Okay, we’ve found the root cause of the issue. I personally screwed this one up this time. I was doing some security auditing work yesterday and rotated one of our credentials, and when I was pushing the new ones out, I missed deploying them to the scheduled cluster. The broken credential caused a number of downstream issues, including both bugs described in the above post. When we automatically deployed the latest version of our code at 9 am this morning to the scheduled cluster, this automatically fixed the problem.

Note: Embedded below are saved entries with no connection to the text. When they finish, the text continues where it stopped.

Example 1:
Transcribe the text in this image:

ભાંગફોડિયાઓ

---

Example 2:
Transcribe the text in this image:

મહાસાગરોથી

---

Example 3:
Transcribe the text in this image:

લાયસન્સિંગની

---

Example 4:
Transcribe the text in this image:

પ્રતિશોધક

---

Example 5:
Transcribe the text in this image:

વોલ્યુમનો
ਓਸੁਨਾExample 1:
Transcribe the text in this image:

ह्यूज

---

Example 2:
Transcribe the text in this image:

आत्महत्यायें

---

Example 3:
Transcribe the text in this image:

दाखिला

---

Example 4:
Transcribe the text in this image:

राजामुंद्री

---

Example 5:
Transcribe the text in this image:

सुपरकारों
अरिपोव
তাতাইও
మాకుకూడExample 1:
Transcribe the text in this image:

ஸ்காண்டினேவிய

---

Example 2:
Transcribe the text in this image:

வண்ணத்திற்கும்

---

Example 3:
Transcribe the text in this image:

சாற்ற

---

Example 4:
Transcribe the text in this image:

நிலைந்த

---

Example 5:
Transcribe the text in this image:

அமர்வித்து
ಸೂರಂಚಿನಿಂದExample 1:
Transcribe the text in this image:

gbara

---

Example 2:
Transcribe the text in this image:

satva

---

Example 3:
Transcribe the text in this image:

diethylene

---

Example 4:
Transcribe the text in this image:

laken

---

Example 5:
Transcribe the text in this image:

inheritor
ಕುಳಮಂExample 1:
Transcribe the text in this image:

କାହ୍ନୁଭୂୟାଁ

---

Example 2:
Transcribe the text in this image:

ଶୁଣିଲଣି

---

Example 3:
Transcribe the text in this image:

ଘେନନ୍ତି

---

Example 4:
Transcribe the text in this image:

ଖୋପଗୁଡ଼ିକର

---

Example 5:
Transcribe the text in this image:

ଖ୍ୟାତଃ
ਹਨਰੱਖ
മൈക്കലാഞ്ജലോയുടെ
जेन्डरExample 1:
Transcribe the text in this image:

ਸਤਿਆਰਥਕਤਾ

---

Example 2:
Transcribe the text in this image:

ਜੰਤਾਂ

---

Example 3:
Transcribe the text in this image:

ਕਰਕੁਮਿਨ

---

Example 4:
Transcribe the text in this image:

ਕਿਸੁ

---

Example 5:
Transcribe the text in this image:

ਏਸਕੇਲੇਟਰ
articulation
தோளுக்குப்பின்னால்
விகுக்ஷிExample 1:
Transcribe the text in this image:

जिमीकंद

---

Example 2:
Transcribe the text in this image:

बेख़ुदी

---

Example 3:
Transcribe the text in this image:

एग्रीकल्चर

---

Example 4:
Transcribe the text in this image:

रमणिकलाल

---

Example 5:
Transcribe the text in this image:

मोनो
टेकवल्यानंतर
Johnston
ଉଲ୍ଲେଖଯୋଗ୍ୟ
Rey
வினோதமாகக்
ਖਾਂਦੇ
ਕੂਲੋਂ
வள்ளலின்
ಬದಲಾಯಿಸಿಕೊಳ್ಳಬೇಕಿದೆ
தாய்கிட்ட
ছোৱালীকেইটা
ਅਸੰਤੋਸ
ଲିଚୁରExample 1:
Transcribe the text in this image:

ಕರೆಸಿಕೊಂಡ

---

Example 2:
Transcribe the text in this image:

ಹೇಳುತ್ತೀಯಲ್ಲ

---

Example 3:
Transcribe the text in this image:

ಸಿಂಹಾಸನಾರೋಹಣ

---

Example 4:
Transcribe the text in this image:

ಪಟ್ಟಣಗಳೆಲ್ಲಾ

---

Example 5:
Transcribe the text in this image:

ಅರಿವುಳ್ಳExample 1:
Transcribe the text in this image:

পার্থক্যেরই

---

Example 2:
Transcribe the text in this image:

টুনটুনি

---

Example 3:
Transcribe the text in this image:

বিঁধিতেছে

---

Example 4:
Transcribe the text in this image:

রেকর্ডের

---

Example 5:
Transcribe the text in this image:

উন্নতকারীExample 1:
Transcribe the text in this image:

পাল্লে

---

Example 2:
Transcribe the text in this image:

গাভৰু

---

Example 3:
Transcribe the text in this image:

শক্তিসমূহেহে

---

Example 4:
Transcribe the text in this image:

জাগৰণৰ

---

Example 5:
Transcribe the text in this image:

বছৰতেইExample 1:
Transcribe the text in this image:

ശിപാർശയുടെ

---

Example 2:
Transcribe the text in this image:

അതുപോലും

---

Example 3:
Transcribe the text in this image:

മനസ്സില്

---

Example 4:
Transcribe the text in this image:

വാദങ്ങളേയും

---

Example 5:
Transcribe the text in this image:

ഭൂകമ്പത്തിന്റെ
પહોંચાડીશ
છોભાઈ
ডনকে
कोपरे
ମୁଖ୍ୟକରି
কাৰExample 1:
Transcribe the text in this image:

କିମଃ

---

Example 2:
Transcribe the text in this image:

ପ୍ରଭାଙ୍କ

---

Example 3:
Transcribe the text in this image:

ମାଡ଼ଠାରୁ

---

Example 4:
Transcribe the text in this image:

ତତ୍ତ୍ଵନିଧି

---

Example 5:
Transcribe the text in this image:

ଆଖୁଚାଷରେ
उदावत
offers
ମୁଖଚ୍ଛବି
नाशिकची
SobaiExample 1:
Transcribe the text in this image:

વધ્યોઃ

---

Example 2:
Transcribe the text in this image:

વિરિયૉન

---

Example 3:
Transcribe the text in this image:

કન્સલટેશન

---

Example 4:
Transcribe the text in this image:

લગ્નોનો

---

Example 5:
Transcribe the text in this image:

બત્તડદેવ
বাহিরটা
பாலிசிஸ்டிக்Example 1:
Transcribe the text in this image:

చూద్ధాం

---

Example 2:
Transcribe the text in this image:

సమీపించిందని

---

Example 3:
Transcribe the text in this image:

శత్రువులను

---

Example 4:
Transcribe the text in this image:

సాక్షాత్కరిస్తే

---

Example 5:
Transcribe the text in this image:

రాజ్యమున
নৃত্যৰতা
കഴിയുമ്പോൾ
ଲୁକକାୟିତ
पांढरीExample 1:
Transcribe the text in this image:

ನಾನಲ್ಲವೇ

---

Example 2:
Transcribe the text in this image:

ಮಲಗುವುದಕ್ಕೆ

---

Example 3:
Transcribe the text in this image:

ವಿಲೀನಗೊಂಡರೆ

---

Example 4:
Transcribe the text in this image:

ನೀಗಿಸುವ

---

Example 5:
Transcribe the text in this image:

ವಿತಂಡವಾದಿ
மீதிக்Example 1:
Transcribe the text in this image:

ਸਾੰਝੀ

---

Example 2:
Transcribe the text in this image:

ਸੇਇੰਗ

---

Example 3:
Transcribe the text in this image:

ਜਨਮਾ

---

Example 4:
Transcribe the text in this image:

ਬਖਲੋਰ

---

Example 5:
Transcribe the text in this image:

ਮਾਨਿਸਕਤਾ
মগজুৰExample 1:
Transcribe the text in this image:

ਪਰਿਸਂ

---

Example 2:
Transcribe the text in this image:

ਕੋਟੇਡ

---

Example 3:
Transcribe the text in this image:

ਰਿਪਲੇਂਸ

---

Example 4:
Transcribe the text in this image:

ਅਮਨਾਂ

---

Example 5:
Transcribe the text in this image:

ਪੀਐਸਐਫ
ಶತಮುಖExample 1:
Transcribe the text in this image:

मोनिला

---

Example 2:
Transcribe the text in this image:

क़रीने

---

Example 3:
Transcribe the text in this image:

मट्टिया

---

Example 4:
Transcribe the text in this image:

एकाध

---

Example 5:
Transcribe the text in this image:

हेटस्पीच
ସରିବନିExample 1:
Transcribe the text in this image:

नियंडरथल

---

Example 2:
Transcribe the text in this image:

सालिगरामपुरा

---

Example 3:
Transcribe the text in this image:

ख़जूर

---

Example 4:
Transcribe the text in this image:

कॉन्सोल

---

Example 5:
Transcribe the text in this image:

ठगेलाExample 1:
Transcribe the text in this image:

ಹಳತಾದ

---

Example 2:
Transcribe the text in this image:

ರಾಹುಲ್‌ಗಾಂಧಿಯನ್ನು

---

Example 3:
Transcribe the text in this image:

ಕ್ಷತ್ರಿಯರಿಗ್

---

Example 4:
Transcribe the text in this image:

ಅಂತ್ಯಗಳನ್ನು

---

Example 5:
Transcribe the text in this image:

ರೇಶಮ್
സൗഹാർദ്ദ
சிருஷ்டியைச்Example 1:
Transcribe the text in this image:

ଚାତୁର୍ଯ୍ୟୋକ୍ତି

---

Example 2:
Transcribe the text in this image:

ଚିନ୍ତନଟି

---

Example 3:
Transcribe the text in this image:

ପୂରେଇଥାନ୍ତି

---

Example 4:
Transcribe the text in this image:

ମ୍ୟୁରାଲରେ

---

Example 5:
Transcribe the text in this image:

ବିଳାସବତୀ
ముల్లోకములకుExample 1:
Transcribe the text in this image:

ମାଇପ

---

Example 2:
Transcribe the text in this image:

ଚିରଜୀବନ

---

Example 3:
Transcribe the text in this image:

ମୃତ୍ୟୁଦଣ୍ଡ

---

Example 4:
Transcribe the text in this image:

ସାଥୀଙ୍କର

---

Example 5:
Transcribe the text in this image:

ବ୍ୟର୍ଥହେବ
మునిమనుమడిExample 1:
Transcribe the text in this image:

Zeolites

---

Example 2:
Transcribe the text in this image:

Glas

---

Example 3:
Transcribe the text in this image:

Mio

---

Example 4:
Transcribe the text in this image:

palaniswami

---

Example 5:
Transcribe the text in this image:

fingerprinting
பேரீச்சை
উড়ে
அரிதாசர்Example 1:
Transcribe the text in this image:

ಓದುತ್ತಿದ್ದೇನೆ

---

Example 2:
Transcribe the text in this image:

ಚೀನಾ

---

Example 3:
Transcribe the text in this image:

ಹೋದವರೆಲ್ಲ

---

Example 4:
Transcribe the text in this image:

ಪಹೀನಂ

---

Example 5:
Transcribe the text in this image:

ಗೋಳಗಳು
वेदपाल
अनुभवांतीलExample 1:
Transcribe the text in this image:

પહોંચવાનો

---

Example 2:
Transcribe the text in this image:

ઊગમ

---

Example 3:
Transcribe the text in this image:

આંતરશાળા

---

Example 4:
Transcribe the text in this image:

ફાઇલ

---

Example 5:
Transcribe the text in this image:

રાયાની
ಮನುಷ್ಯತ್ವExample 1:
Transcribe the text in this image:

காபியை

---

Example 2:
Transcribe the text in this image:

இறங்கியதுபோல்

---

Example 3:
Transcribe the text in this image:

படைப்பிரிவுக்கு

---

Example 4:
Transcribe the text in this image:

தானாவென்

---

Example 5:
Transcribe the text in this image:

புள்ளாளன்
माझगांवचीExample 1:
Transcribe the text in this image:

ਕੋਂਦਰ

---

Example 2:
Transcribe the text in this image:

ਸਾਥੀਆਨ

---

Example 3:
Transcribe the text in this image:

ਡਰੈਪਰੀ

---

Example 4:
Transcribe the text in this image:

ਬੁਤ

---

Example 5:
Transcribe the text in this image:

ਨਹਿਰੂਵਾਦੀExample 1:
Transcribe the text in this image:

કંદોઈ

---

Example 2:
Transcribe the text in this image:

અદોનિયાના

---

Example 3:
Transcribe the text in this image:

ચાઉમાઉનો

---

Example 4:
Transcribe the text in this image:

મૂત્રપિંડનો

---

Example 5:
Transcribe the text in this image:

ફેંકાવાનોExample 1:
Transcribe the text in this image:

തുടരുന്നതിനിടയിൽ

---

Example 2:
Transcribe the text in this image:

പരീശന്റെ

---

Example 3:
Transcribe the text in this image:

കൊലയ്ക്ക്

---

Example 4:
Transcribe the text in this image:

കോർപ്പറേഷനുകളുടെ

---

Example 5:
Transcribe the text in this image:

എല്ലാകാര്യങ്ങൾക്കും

We’ll be doing an internal postmortem of this incident, but some quick thoughts on how we plan to prevent it from happening again:
- This is the second occasion where we’ve had an issue on the scheduled cluster because we did some operational work on the main cluster and didn’t remember to also update the scheduled cluster. This is something we can fix via automation, which we plan to build
- I occasionally do some operational work myself instead of relying on the rest of the engineering team in situations where I have access levels that would make it easier for me to do it. However, this is risky, because when I do side-channel work instead of going through our normal processes, we don’t necessarily have the same levels of controls and double-checks. This is a standard growing pain for startups (founders used to making direct changes to infrastructure having to figure out how to transition that to the team), and I should have been more genre-savvy here. I’m sorry, this was dumb of me and I’m going to work with the team to be more careful going forward.